# WHAT THE TASK REQUIRES
Reproduce word for word the part of the excerpt on livestock insurance in Ethiopia from "Researchers hope protecting" up to and including "investment and growth.".

# DOCUMENT EXCERPT
** start **

Researchers hope protecting pastoralist households against uninsured catastrophic shock will 1) stabilize asset accumulation; 2) prevent descent of vulnerable households into poverty traps; and, 3) crowd in finance for investment and growth.
Insurance Education
Lack of knowledge is one of the greatest barriers to insurance sales in Ethiopia. As a result, a key component of selling livestock insurance in Borana includes explaining the IBLI concept to pastoralists, both through community meetings and in the field.
Learning how the product works, however, is not always enough. In areas like the Borana region, it is important that potential clients also know that the insurance actually will pay out as promised if a weather shock occurs. To this end, the IBLI team invited clients from the Marsabit region in northern Kenya, who received an insurance payout from the drought in October 2011, to talk to potential clients in Ethiopia. They agreed and gave compelling testimony about the value of IBLI to their families and communities.
Key Lessons
After two years developing the IBLI Ethiopia agenda, the research team designed a suitable IBLI contract for first-year sales. ILRI partnered with Oromia Insurance Company (OIC) for the first commercial sales of the product in Ethiopia in 2012. Unfortunately, the sales rollout suffered from unforseen problems and a number of logistical complications. As a result, first year sales were disappointing. Preliminary data from the first 2013 sales window, however, indicates more than doubling the number of total active contracts sold this round.
Despite interest and commitment, capacity constraints among implementation partners are a major challenge to successful sales. The project team will need to provide heightened support to ensure commercial sustainability beyond the scope of the project. The IBLI team is also working to reduce high human and financial costs of product delivery in the region.
Researchers and partners will implement a second sales window in 2013. They will continue to work with OIC to build their capacity to execute sales. OIC is hopeful that the product will be able to be scaled up in the current region over the approaching couple of marketing campaigns, then in future years elsewhere in Ethiopia.

** end **

# SUPPLIED MATERIAL
** start **

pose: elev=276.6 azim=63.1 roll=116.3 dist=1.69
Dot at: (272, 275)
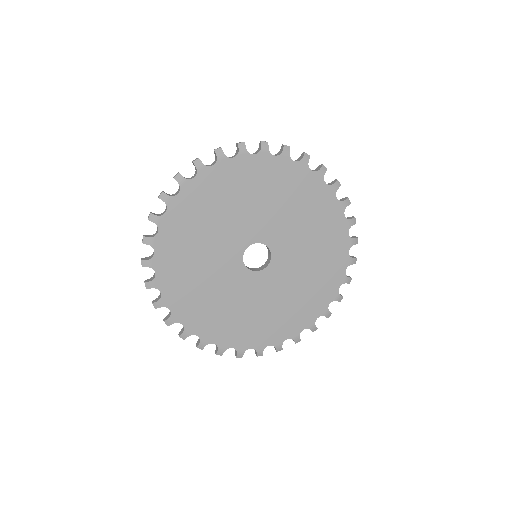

** end **

# SOLUTION FOR THIS PROBLEM
Researchers hope protecting pastoralist households against uninsured catastrophic shock will 1) stabilize asset accumulation; 2) prevent descent of vulnerable households into poverty traps; and, 3) crowd in finance for investment and growth.